• [ПУНКТ ЗАДАНИЯ]: Извлеките из текста о почитании Макария Алтайского дословный фрагмент: всё от слов «С 2002 г. на» вниз до слов «Нерукотворного образа Спасителя.» включительно.

В 1981 г. имя М. было прославлено в Соборе Костромских святых. С 1984 г. его имя прославляется в Соборе Сибирских святых, а также в Соборе Смоленских святых. В 2000 г. Архиерейским Собором РПЦ «за праведное житие, равноапостольные труды по переводу Священного Писания на алтайский язык и распространение на Алтае веры Христовой» М. был прославлен как Макарий Алтайский в лике преподобных.
С 2002 г. на базе Горно-Алтайского гос. ун-та ежегодно проводятся международные Макариевские чтения. С 2006 г. в Горно-Алтайске действует храм-памятник алтайским миссионерам во имя прп. Макария Алтайского. 22 мая 2014 г. в г. Бийске был освящен крестильный храм, расположенный на территории Казанского архиерейского собора, который в нач. XX в. был главным храмом на территории АДМ. В этом храме 2 престола - во имя свт. Макария (Невского) и во имя прп. Макария (Глухарёва). 21 сент. 2015 г. в г. Барнауле Патриарх Московский и всея Руси Кирилл совершил чин освящения закладного камня, положенного в основание кафедрального собора в честь Нерукотворного образа Спасителя.
С 2007 г. в Горном Алтае совершается ежегодный миссионерский крестный ход «По стопам миссионеров алтайских». Начальной точкой маршрута является храм Сошествия Святого Духа на апостолов в Майме, 1-е каменное здание в Горном Алтае, в проектировании и строительстве которого принимал участие преподобный.

Данные текста, извлечённого со страницы
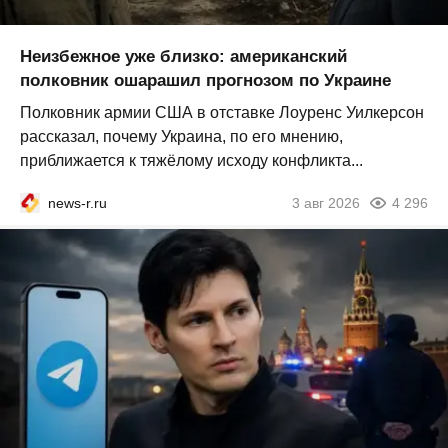
Неизбежное уже близко: американский
полковник ошарашил прогнозом по Украине
Полковник армии США в отставке Лоуренс Уилкерсон
рассказал, почему Украина, по его мнению,
приближается к тяжёлому исходу конфликта...
news-r.ru
3 авг 2026
4 296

• [ОТВЕТ]:
С 2002 г. на базе Горно-Алтайского гос. ун-та ежегодно проводятся международные Макариевские чтения. С 2006 г. в Горно-Алтайске действует храм-памятник алтайским миссионерам во имя прп. Макария Алтайского. 22 мая 2014 г. в г. Бийске был освящен крестильный храм, расположенный на территории Казанского архиерейского собора, который в нач. XX в. был главным храмом на территории АДМ. В этом храме 2 престола - во имя свт. Макария (Невского) и во имя прп. Макария (Глухарёва). 21 сент. 2015 г. в г. Барнауле Патриарх Московский и всея Руси Кирилл совершил чин освящения закладного камня, положенного в основание кафедрального собора в честь Нерукотворного образа Спасителя.